## Saved entries
-- Opening Marker --
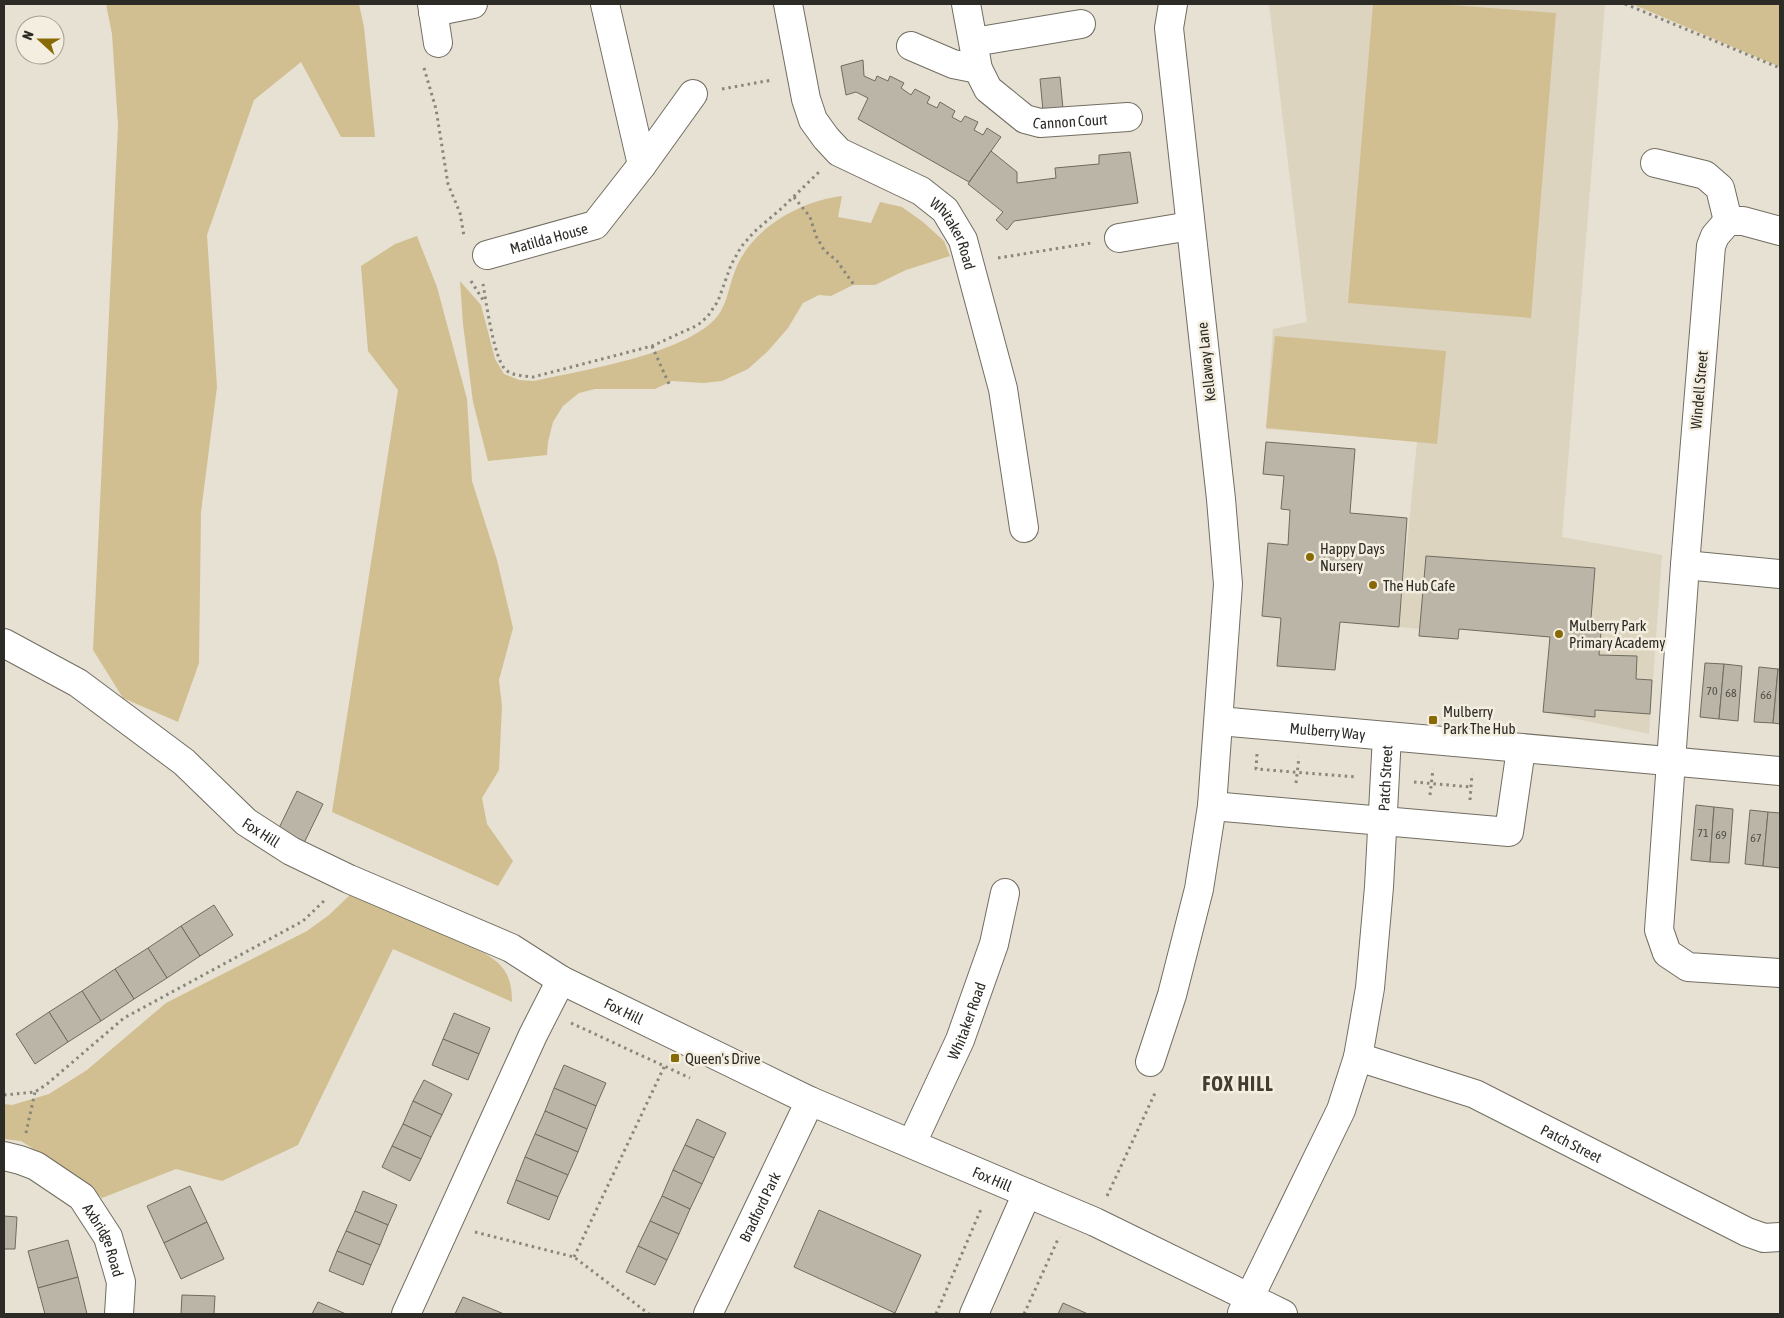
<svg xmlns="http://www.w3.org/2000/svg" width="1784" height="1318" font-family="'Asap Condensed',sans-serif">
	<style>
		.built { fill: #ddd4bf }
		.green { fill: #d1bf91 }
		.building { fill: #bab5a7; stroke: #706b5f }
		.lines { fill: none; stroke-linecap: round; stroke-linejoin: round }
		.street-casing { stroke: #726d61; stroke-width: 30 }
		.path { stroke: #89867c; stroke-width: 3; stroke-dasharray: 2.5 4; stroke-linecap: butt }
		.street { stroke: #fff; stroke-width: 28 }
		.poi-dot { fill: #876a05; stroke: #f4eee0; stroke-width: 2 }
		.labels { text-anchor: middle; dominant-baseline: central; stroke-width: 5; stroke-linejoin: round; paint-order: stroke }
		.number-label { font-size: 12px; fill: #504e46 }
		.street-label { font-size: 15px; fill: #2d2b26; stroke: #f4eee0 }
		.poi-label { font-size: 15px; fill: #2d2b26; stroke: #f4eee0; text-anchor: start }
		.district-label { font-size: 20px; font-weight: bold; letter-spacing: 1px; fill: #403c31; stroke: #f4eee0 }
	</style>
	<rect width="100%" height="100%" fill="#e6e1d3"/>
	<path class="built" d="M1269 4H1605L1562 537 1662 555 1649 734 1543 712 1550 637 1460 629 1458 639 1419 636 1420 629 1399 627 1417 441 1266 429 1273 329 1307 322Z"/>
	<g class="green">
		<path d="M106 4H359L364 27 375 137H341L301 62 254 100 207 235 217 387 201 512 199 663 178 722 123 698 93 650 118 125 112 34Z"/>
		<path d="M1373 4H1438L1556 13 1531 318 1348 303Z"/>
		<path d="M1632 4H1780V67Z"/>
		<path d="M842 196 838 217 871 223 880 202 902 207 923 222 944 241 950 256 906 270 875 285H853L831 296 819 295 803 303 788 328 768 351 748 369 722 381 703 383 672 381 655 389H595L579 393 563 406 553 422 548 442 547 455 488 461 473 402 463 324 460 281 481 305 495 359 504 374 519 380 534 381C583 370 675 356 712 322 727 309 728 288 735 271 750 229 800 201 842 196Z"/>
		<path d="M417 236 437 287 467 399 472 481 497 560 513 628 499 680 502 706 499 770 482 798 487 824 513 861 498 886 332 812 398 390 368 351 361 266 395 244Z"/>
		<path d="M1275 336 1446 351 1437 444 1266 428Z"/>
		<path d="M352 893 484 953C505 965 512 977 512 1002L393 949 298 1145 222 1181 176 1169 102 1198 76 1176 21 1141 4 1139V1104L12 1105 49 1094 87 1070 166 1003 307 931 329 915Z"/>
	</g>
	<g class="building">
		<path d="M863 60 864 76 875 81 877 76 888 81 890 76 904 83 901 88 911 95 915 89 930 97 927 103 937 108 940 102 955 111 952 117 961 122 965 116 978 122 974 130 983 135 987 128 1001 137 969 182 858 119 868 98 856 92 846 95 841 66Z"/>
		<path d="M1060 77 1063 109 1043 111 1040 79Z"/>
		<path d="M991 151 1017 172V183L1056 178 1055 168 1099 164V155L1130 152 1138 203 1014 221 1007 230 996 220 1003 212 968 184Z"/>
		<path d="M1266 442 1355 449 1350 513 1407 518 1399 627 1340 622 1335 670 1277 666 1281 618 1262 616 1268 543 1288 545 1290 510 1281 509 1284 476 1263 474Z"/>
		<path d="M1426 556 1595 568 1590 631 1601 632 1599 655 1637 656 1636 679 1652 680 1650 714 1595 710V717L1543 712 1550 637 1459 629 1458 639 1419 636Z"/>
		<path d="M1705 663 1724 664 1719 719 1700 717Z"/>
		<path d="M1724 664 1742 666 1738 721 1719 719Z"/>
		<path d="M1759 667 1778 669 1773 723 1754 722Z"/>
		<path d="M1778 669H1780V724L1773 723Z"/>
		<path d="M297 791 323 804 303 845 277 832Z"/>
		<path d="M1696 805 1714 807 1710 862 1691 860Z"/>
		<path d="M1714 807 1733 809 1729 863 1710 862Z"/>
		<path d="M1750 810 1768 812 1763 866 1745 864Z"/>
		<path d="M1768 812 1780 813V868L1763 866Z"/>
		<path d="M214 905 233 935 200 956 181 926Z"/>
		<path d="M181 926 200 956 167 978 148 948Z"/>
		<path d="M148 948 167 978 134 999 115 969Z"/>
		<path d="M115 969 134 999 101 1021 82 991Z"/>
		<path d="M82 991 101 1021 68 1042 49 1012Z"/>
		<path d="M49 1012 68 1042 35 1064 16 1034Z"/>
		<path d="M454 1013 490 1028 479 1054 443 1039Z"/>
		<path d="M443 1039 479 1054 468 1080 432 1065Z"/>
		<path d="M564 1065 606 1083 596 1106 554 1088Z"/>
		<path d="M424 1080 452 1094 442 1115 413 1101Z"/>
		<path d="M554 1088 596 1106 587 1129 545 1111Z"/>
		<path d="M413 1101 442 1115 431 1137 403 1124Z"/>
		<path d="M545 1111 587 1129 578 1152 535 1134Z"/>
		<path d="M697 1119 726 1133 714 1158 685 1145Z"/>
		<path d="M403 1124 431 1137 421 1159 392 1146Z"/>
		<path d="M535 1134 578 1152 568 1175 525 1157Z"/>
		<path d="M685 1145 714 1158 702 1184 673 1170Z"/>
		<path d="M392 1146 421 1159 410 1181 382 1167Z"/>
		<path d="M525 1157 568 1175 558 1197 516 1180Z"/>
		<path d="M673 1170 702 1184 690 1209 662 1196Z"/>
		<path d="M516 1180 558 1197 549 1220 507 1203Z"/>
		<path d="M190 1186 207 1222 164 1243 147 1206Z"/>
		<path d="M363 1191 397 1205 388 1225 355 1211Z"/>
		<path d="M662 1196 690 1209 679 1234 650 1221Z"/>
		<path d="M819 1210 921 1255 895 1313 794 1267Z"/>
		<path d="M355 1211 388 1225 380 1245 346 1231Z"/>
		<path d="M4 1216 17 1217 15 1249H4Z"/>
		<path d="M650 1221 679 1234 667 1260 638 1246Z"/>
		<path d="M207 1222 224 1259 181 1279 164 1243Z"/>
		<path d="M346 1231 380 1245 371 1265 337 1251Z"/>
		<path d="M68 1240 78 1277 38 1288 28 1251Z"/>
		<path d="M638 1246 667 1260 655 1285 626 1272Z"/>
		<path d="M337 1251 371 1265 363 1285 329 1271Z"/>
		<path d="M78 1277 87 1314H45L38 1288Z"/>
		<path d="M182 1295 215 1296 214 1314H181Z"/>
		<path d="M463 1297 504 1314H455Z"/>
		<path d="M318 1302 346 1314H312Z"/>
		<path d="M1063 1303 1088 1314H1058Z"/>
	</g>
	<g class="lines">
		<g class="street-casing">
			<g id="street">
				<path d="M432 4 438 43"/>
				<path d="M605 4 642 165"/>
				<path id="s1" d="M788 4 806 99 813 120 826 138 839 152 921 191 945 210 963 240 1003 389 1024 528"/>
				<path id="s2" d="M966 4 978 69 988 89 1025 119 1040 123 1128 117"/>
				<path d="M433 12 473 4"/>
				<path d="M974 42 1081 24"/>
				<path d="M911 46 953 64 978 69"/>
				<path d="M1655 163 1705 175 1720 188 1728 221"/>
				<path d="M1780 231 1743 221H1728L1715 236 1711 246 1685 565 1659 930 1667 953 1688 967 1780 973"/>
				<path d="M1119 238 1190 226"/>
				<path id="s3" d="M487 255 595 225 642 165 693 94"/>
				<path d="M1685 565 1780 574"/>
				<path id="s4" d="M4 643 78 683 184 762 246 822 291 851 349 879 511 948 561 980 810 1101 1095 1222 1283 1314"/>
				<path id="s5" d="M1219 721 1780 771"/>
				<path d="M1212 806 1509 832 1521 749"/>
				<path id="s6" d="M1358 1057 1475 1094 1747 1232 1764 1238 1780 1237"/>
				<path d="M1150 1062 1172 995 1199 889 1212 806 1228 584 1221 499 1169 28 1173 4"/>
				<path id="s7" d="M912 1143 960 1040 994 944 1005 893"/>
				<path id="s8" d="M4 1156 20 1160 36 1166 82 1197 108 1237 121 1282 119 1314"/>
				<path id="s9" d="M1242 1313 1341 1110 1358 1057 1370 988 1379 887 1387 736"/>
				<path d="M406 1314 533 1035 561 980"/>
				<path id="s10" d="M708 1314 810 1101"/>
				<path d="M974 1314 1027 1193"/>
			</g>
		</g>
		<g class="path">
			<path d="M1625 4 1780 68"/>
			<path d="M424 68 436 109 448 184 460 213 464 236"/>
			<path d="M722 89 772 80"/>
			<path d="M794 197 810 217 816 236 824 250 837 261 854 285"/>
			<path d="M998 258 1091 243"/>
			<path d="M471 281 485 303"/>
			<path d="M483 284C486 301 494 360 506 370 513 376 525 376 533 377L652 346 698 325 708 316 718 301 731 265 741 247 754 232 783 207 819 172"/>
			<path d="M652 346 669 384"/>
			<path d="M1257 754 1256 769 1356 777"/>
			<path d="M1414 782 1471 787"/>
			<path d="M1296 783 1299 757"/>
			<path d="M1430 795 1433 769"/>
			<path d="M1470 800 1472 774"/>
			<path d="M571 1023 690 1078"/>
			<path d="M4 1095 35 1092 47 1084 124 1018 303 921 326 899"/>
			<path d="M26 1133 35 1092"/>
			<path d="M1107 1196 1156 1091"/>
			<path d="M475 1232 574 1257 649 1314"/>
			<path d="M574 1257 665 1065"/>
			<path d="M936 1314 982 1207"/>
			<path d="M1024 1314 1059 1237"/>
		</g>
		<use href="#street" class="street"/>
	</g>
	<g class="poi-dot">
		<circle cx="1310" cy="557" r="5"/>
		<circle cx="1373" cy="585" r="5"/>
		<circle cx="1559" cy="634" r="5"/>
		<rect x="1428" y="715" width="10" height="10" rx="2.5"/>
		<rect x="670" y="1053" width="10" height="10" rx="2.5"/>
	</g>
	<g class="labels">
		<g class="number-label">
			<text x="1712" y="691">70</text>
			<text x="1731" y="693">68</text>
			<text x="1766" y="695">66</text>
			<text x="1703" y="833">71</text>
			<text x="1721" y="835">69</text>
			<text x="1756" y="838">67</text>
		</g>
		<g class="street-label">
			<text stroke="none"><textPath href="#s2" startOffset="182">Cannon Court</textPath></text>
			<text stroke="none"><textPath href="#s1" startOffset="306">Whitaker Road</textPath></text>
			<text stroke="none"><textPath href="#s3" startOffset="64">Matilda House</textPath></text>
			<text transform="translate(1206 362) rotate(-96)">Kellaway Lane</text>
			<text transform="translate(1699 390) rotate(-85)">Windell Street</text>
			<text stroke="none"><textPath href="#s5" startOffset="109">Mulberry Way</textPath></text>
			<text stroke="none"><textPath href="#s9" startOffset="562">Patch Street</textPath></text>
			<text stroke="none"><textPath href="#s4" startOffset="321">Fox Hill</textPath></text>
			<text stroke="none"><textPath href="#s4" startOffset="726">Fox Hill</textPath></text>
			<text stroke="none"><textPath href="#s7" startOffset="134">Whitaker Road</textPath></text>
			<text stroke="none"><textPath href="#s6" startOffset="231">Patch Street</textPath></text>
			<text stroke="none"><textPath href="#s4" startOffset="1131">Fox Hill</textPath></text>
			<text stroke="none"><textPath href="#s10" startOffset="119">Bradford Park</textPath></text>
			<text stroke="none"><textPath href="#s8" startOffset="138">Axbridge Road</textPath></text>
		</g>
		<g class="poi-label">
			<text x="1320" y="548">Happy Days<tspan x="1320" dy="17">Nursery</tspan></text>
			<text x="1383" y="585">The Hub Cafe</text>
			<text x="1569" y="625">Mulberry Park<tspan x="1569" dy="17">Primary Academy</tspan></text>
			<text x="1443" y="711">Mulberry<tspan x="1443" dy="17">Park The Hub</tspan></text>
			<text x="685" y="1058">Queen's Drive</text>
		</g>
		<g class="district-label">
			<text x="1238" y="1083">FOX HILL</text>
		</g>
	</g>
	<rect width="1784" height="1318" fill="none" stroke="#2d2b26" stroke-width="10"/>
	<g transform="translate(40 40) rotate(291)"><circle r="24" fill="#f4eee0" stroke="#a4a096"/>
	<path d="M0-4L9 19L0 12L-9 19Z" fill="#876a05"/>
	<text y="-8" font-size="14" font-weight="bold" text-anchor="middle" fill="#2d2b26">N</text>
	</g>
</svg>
-- Closing Marker --
## What is required
Where a line in the entries holds "round", copy that line.

## Result of this exercise
		.lines { fill: none; stroke-linecap: round; stroke-linejoin: round }
		.labels { text-anchor: middle; dominant-baseline: central; stroke-width: 5; stroke-linejoin: round; paint-order: stroke }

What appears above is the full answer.